Another forensic pathologist, Dr Justin Barry-Walsh, testified on Thursday that aspects of the case support the proposition that Akash was unaware he was morally wrong. Texts and witness accounts of his behaviour on the weeks before the killing suggest his personality had changed and he repeatedly referred to having his accounts hacked, Barry-Walsh pointed out.
In interviews with mental health personnel after his guilty plea, Akash said he was being followed by gang members who wanted to hurt him and he thought Kaur was colluding with them by giving them hand signals.
But the defendant's own account of what happened has changed multiple times over the past six years. Because of that, Dean said, he found Akash's actions immediately after the killing to be more important in making his assessment.
"Hiding evidence of the incident is more suggesting that he knew it was wrong," Dean testified.
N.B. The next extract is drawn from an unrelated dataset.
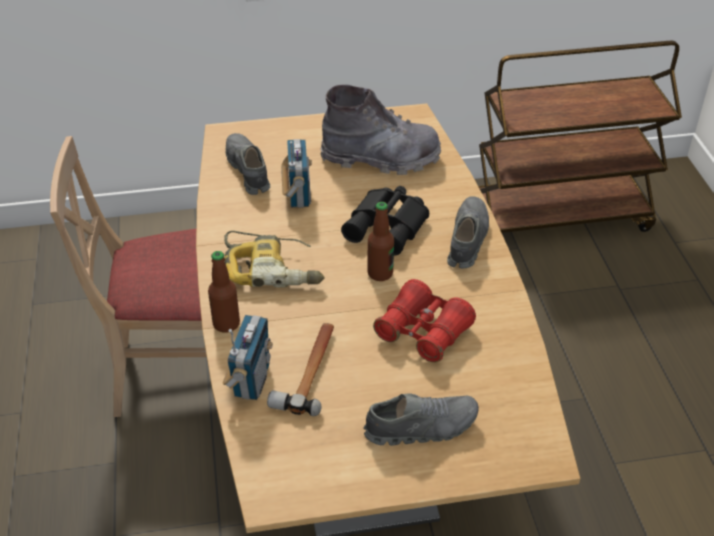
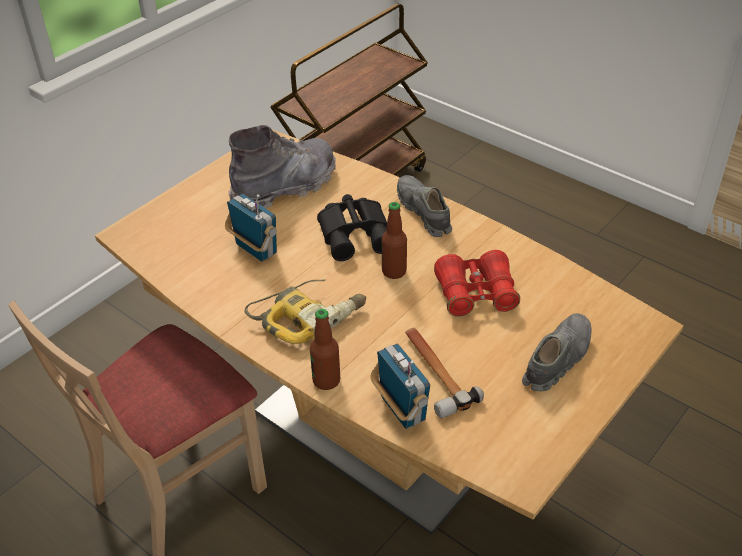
camera: 40 degrees left, 0 degrees up
grey shoe [225,133,270,195] -> none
Akash's three recorded interviews with police several days after Kaur's death - in which he initially said he knew nothing about her death, then suggested his own brother might be the culprit before leading police to the body but saying it was suicide - were also telling, the psychiatrist said.
Dean said he had reviewed multiple police interviews of people who were later found to be legally insane. In some of them, the suspects are perplexed to be there "and expect to be released because they believe they've done nothing wrong", he said. Occasionally, a person is instead guarded - perhaps not trusting the police - and gives limited information. And other times "you might get a very mechanical account of the actions without any explanation", he said.
But Dean said giving police a deliberately deceitful account of what happened would be unusual "if they believe what they've done is morally justified".